The geometric mean of a set of numbers is an alternative measure of central tendency to the more common “arithmetic mean” (this is the mean that we are used to). For a set of \(J\) numbers, \(x_1,x_2,\ldots,x_J\), the geometric mean is defined as
\[ (x_1 \cdot x_2 \cdot \cdots \cdot x_J)^{1/J} \]
Write a function called geometric_mean
that takes in a
vector of numbers and computes their geometric mean.
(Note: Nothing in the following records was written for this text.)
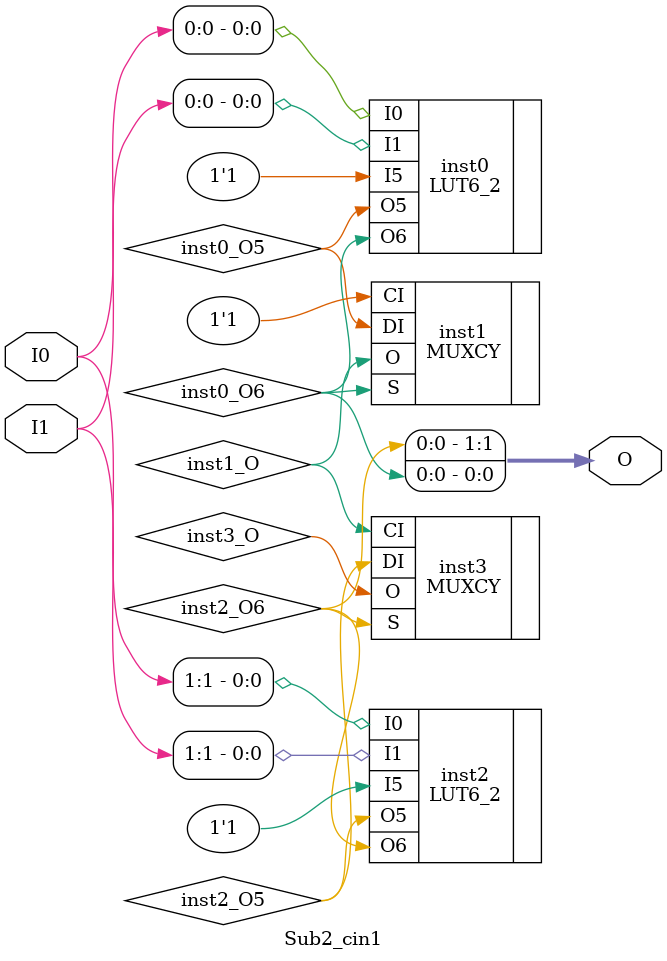
<source format=v>
module Sub2_cin1 (input [1:0] I0, input [1:0] I1, output [1:0] O);
wire  inst0_O5;
wire  inst0_O6;
wire  inst1_O;
wire  inst2_O5;
wire  inst2_O6;
wire  inst3_O;
LUT6_2 #(.INIT(64'h4444444444444443)) inst0 (.I0(I0[0]), .I1(I1[0]), .I5(1'b1), .O5(inst0_O5), .O6(inst0_O6));
MUXCY inst1 (.DI(inst0_O5), .CI(1'b1), .S(inst0_O6), .O(inst1_O));
LUT6_2 #(.INIT(64'h4444444444444443)) inst2 (.I0(I0[1]), .I1(I1[1]), .I5(1'b1), .O5(inst2_O5), .O6(inst2_O6));
MUXCY inst3 (.DI(inst2_O5), .CI(inst1_O), .S(inst2_O6), .O(inst3_O));
assign O = {inst2_O6,inst0_O6};
endmodule


</source>
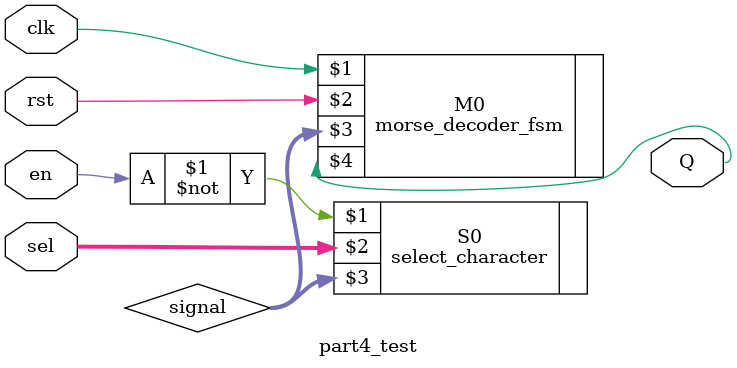
<source format=v>
module part4_test (clk, en, rst, sel, Q);
    input clk, en, rst;
    input [2:0] sel;
    output Q;

    wire [13:0] signal;

    select_character S0 (~en, sel, signal);
    morse_decoder_fsm M0 (clk, rst, signal, Q);
endmodule
</source>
Compute the
geometric mean of c(10,8,13)
Use the lubridate
package to figure out how many
days there were between Jan. 1, 1981 and Jan. 10, 2022.
mtcars
is one of the data frames that comes packaged
with base R.
How many observations does mtcars
have?
How many columns does mtcars
have?
What are the names of the columns of
mtcars
?
Print only the rows of mtcars
for cars that get at
least 20 mpg
Print only the rows of mtcars
that get at least 20
mpg and have at least 100 horsepower (it is in the column called
hp
)
Print only the rows of mtcars
that have 6 or more
cylinders (it is in the column labeld cyl
) or at least 100
horsepower
Recover the 10th row of mtcars
Sort the rows of mtcars
by mpg (from highest to
lowest)